------ Data provided ------
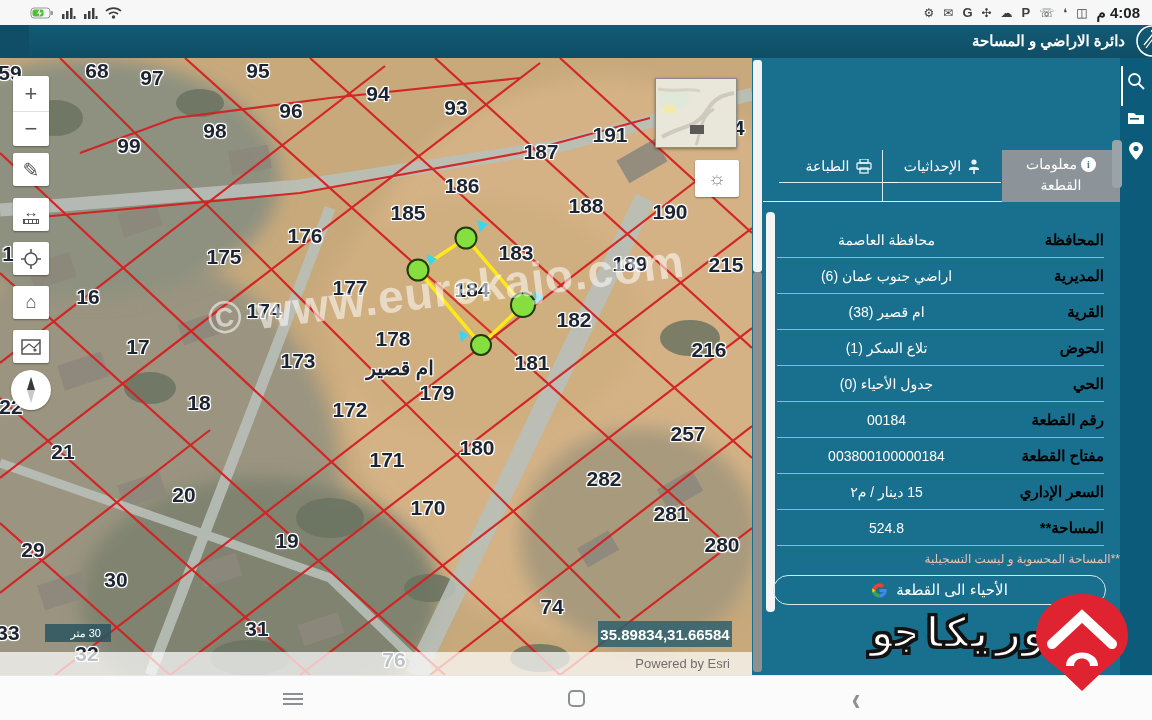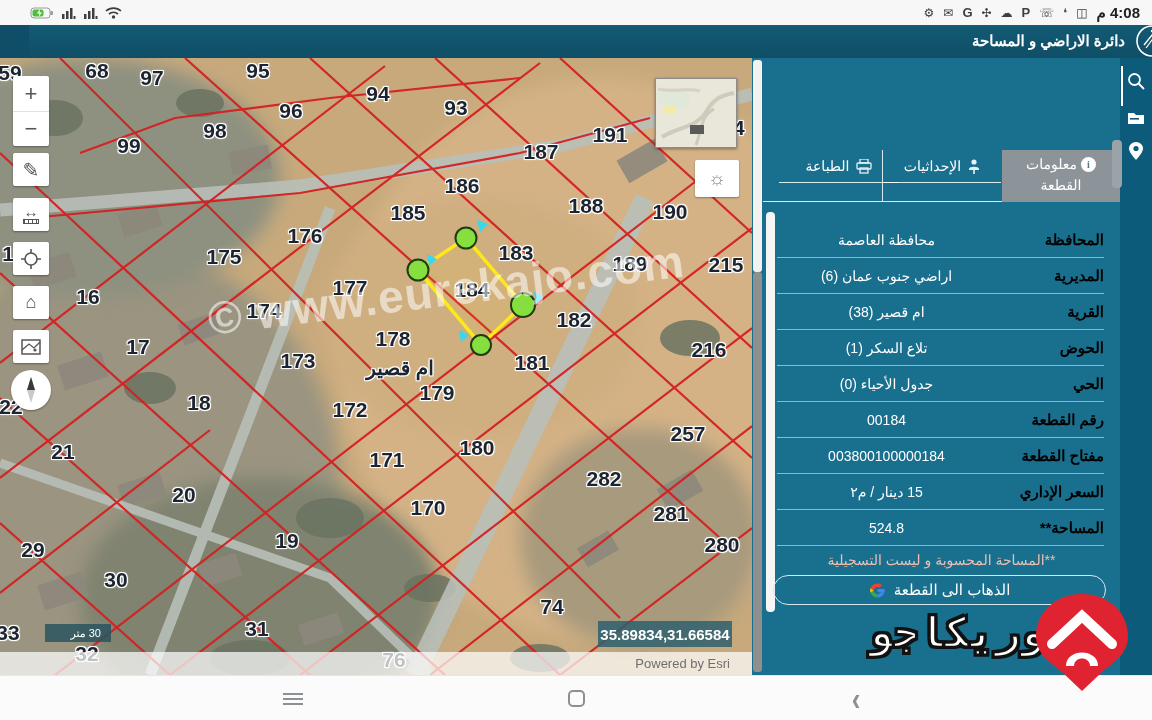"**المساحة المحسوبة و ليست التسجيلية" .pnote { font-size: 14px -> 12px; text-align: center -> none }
------
------ Data provided ------
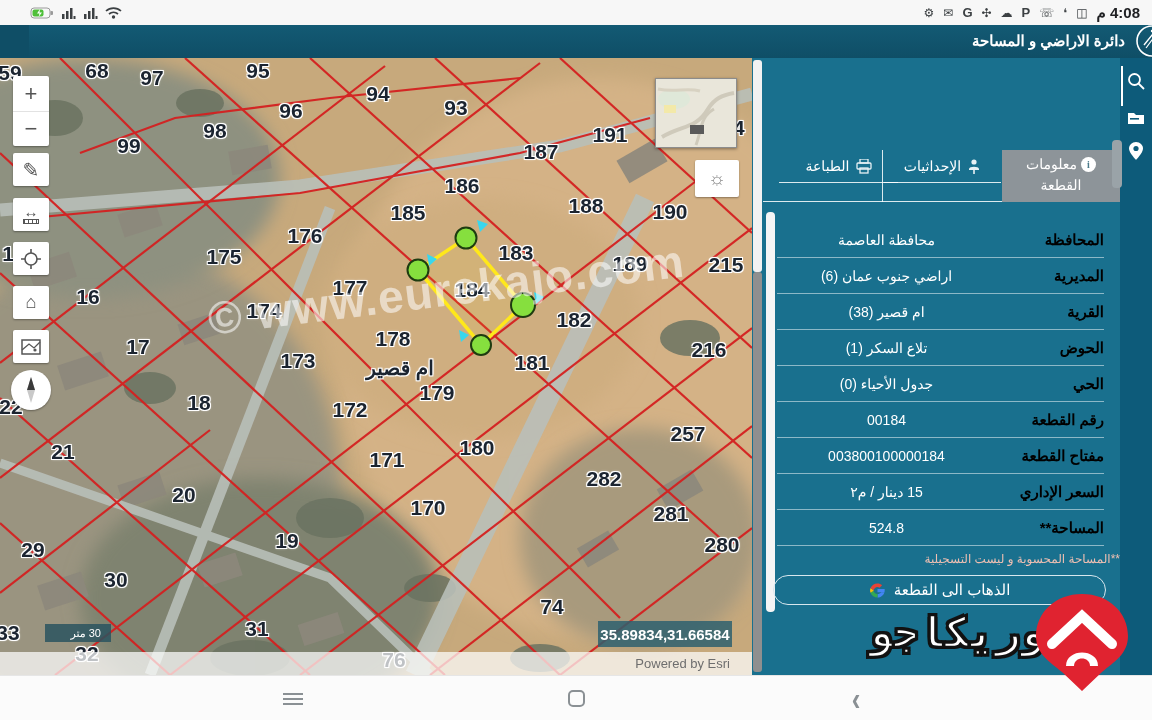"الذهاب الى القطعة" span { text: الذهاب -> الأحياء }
------
------ Data provided ------
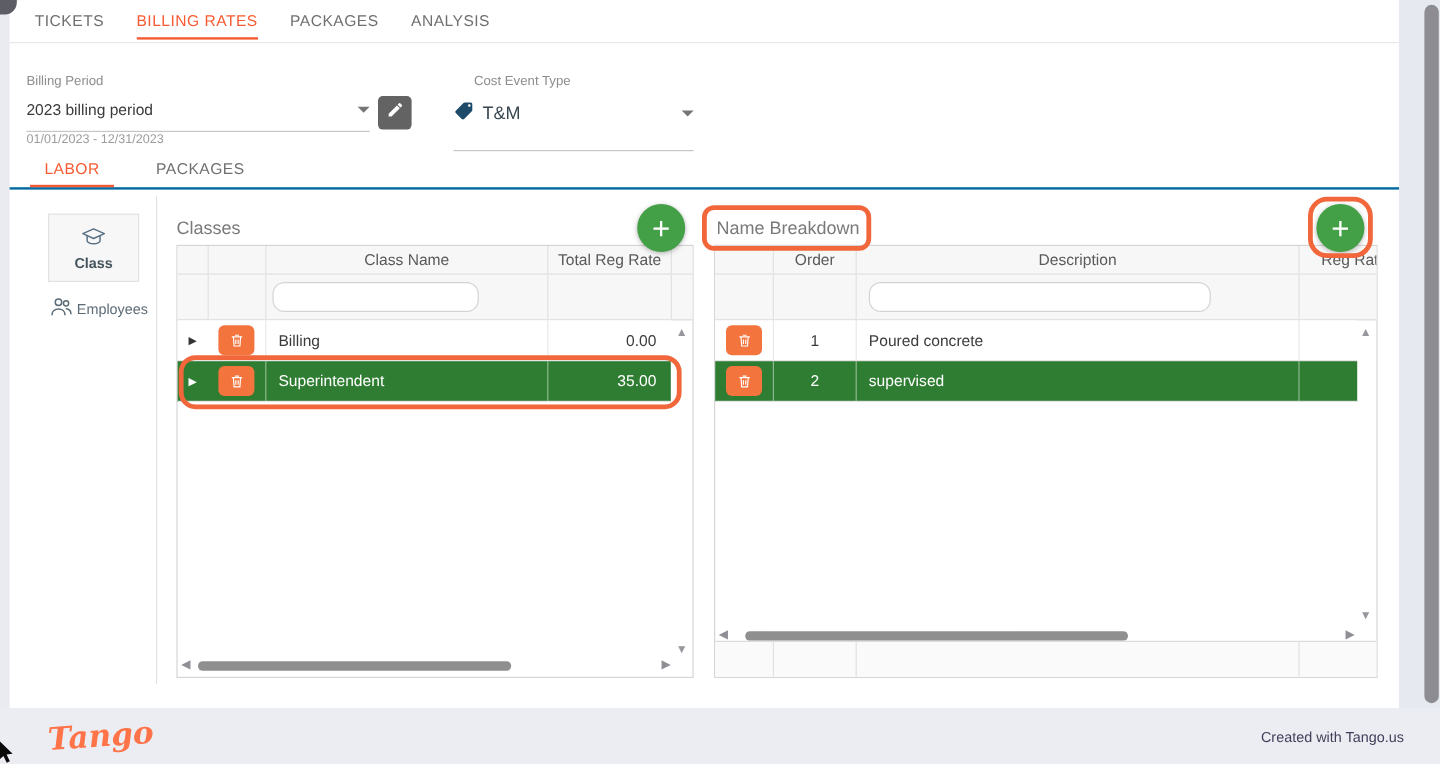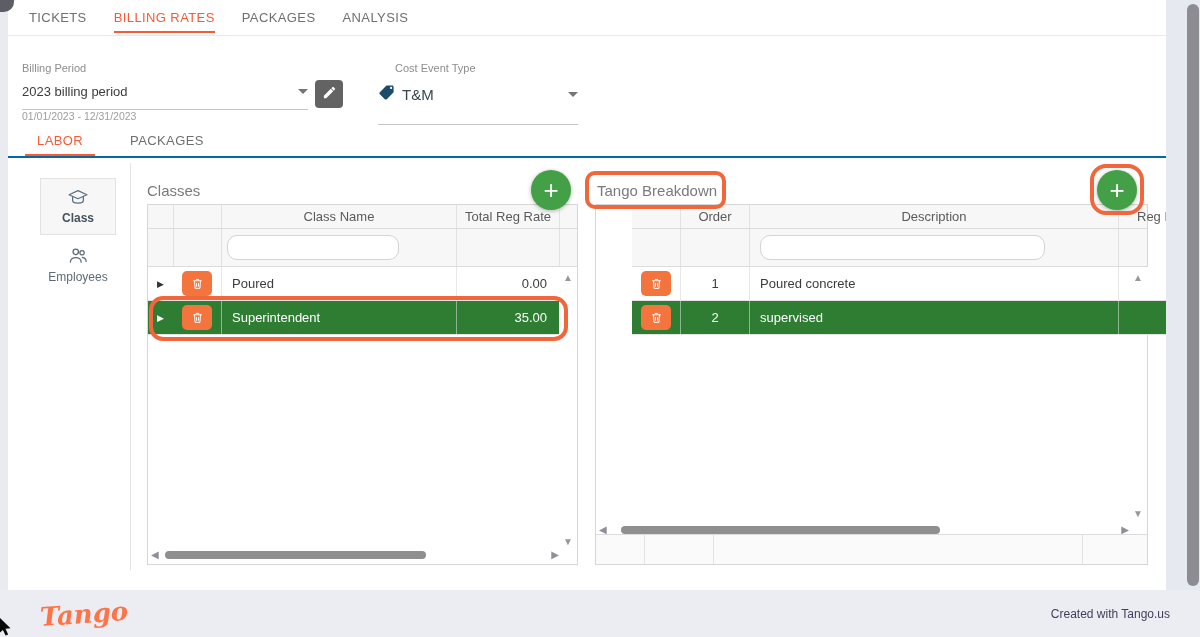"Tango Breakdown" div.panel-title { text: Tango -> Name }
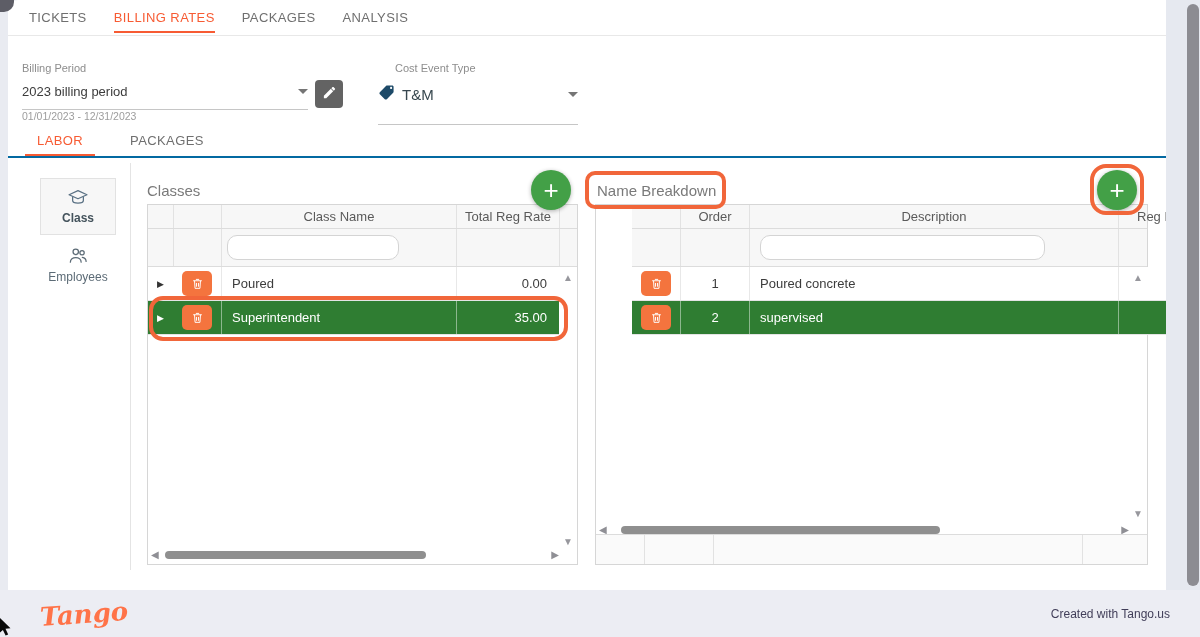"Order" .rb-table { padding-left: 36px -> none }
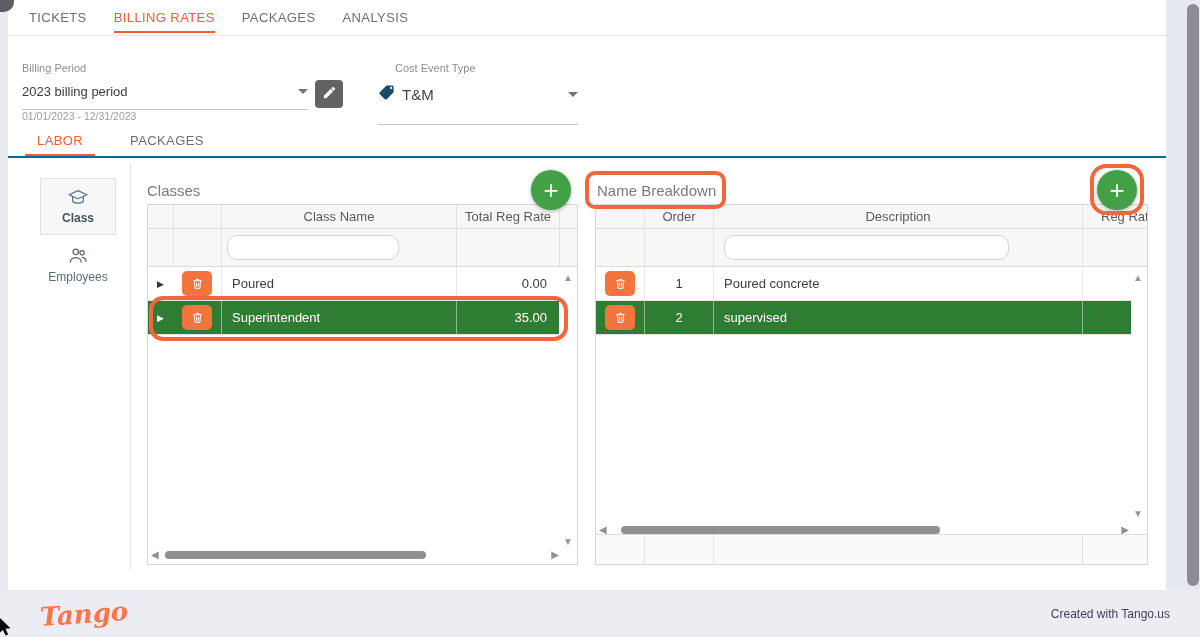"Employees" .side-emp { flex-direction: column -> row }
------
§ **Exercise aim**: An exact copy is needed of the entries above, starting at the line that holds "text: Tango ->" and stopping at the line that holds "flex-direction: column ->", both kept; pictures stay out.

§ **Exercise answer**:
"Tango Breakdown" div.panel-title { text: Tango -> Name }
"Order" .rb-table { padding-left: 36px -> none }
"Employees" .side-emp { flex-direction: column -> row }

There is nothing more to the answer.